Murphy broke the report’s recommendations into three major camps. The first is to review the role of the nursing manager and its responsibilities to make sure “it’s as standard, as consistent as possible” across units, she said. Doing so ensures work is distributed fairly with clear expectations, and can help identify areas in which greater support may be appropriate—such as the hiring of a support role, like an assistant nurse manager, or by permitting remote work arrangements that improve work-life balance.

Another step, which Murphy noted has become more prevalent among systems McKinsey has worked with, would be to invest more heavily into training and upskilling, either through “internal leadership academics” or outside partnerships. Alongside helping managers develop the hard and soft skills needed to better support their frontline nurses, outlining those training pathways can help retain and motivate the early-career nurses who more often said they were interested in leadership roles.

“Are [organizations] making those nurses earlier in their journey understand what the path to manager looks like, and what to really think about that role? Are they having the right sort of awareness points, mentorship programs, … to build upon that captive audience?” Murphy asked. “There’s a lot of early professional development that could help orient someone, or make them aware or start to see some of those [leadership] skills in action.”

Finally, McKinsey called out the growing market of technology platforms designed to streamline or, in the case of automation, offload administrative tasks cited as frustration points by nurse managers. The report called out organizations like Nebraska Medicine and Mercy that have had success with tech-driven employee milestone tracking and staffing, respectively.

Of note, the authors specified in the report that “healthcare stands apart” from the expectations of generative AI and similar tools replacing a human workforce.

“Indeed, we expect the demand for healthcare workers to increase as the population ages,” they wrote. “What’s more, nurse managers shoulder significant responsibilities both in people management and on the front lines of patient care with their teams, making them indispensable to their units and organizations.”

Nurse managers can support early-career nurses

Several of the McKinsey survey’s findings also surfaced in the Laudio and AONL report, published last week. That review leaned on data collected from Laudio platform users—more than 5,000 nurse managers across more than 100 hospitals.

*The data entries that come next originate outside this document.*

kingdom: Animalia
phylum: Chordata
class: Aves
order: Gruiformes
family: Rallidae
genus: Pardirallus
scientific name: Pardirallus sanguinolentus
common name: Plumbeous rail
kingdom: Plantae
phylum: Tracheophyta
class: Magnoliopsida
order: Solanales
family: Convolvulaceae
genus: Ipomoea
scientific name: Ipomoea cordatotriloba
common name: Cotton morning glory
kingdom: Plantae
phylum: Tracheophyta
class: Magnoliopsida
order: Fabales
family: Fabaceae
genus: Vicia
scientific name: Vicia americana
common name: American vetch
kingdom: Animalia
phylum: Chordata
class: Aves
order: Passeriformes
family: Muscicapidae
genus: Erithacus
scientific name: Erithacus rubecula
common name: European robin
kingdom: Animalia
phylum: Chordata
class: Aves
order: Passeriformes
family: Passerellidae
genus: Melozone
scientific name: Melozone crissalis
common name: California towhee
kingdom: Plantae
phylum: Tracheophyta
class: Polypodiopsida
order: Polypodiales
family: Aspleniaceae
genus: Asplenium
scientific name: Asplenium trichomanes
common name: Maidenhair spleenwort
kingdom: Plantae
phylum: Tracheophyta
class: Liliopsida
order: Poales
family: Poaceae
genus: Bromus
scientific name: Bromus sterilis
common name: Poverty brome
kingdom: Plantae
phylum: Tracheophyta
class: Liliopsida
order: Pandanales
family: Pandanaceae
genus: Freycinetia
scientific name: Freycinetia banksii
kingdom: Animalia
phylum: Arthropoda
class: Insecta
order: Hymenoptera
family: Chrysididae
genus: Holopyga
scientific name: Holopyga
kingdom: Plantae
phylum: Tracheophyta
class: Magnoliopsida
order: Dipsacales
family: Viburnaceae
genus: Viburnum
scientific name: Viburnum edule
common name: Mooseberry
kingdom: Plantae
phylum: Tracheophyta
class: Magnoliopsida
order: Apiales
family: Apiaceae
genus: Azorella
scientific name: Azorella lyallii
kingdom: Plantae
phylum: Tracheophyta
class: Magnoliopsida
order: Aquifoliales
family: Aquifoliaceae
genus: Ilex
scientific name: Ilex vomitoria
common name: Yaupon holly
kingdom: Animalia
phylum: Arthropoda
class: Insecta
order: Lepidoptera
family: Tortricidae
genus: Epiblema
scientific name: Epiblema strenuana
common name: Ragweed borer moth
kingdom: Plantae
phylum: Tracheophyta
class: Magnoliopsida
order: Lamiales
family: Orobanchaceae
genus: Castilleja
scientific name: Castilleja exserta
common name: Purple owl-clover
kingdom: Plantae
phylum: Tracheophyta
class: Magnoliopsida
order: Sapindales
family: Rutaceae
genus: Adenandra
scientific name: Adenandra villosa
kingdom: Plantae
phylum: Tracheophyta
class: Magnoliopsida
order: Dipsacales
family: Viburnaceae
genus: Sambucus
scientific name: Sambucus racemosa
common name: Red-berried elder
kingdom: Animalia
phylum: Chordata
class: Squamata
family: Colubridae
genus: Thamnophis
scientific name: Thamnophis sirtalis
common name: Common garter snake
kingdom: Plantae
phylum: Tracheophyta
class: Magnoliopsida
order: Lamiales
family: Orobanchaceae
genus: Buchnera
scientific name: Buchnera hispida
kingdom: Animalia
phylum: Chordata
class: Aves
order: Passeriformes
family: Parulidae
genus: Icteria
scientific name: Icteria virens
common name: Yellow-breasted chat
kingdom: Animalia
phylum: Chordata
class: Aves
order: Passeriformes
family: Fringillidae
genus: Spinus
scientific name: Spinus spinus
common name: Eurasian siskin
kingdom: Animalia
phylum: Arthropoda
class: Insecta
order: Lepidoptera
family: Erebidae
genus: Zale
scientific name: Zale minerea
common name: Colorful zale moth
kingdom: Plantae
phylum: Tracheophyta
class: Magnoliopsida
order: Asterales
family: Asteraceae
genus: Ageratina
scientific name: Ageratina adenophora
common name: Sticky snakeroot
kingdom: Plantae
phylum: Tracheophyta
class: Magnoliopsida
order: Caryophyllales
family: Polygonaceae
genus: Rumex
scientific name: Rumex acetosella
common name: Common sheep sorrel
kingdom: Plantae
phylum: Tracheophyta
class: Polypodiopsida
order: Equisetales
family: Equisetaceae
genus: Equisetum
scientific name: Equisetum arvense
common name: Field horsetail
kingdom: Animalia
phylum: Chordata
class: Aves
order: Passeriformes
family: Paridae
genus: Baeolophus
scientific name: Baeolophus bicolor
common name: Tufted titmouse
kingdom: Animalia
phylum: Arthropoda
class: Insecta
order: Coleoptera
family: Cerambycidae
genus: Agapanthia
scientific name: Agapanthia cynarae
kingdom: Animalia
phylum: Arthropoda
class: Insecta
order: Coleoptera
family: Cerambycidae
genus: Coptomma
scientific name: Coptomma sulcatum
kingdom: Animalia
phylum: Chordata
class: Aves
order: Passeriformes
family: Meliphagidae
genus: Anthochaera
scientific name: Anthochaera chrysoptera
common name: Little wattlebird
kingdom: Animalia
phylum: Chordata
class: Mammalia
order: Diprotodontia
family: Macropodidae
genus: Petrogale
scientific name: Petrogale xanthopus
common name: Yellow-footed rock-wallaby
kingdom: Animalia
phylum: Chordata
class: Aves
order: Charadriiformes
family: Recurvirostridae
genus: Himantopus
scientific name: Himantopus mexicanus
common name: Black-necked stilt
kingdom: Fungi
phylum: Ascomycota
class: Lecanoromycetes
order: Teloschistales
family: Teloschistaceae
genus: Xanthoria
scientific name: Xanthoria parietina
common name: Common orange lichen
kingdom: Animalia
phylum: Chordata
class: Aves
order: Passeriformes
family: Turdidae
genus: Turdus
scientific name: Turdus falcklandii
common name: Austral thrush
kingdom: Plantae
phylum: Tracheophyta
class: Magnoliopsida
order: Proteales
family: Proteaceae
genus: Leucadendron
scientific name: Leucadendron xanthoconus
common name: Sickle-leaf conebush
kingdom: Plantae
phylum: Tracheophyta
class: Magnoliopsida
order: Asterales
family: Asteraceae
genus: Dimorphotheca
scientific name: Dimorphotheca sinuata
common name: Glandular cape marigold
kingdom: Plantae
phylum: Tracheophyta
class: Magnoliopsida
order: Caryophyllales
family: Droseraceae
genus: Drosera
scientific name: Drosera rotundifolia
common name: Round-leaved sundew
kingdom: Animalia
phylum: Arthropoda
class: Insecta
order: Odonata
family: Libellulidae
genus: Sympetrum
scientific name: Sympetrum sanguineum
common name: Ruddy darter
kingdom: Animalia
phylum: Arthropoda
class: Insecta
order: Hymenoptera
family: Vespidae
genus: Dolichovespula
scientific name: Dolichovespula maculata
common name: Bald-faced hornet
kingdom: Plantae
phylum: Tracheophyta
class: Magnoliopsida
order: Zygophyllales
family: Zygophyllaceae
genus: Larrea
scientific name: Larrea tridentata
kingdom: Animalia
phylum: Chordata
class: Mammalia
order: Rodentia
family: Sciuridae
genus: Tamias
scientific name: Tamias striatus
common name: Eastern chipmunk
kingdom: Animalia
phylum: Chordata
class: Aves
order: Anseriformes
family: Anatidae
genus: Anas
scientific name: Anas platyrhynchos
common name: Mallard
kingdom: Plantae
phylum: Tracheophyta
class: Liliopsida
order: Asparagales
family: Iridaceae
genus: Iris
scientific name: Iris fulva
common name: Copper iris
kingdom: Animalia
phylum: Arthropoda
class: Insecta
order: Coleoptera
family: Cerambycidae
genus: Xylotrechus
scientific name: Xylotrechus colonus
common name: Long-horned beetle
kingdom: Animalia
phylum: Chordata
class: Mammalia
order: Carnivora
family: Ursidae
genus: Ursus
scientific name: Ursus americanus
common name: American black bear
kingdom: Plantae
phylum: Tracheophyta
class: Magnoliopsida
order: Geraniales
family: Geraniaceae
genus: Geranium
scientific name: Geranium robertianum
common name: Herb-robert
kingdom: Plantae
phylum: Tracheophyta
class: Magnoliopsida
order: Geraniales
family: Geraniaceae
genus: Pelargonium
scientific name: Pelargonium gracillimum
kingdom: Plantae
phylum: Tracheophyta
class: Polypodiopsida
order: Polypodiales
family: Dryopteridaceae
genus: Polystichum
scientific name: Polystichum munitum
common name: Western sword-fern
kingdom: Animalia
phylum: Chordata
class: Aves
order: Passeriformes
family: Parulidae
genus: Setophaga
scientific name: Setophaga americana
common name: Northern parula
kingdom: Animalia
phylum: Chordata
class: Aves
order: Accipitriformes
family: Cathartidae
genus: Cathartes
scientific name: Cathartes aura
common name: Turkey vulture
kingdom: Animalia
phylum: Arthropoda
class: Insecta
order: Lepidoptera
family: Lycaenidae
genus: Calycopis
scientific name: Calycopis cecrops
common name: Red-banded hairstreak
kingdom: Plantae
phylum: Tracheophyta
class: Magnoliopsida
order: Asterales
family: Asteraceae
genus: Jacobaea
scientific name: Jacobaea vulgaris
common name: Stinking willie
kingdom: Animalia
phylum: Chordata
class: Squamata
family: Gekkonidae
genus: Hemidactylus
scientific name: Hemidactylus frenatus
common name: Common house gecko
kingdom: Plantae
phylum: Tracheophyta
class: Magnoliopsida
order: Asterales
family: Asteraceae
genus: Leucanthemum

Similar to prior reports from the pair, it found that limiting the manager's span of control could help cut down turnover among early tenure nurses. Specifically, while nurse managers with 90 or more direct reports saw an average turnover rate of 40% among fresh nurses, those with fewer than 45 staff had an average 27% turnover.

“Using national average costs of turnover, this corresponds to over $300,000 in additional annual costs,” according to the report. “In other words, for teams with high spans of control and a high percentage of early-tenure RNs, a business case can be made to split the team into two units with separate managers. The cost of the additional nurse manager would be more than covered by the estimated $300,000 in savings.”

The report’s other major takeaway: clear phases within a nurse’s early career where nurse managers can provide guidance, if given the opportunity.

Here, the report’s authors found initial check-in connections between nurse managers and new nurses at the 30-day or 45-day mark aligned with a 6% rise in retention, six-month and nine-month check-ins providing a 10% increase, and 12-month check-ins a 3% increase. That said, the check-ins only brought benefits when conducted by a manager, as assistant managers were sometimes associated with retention reductions.

“New hire check-ins should be a priority, yet managers face increasing administrative and operational workloads, limiting their capacity to conduct them,” according to the report. “Executives must adjust workloads to ensure managers can consistently provide this critical support.”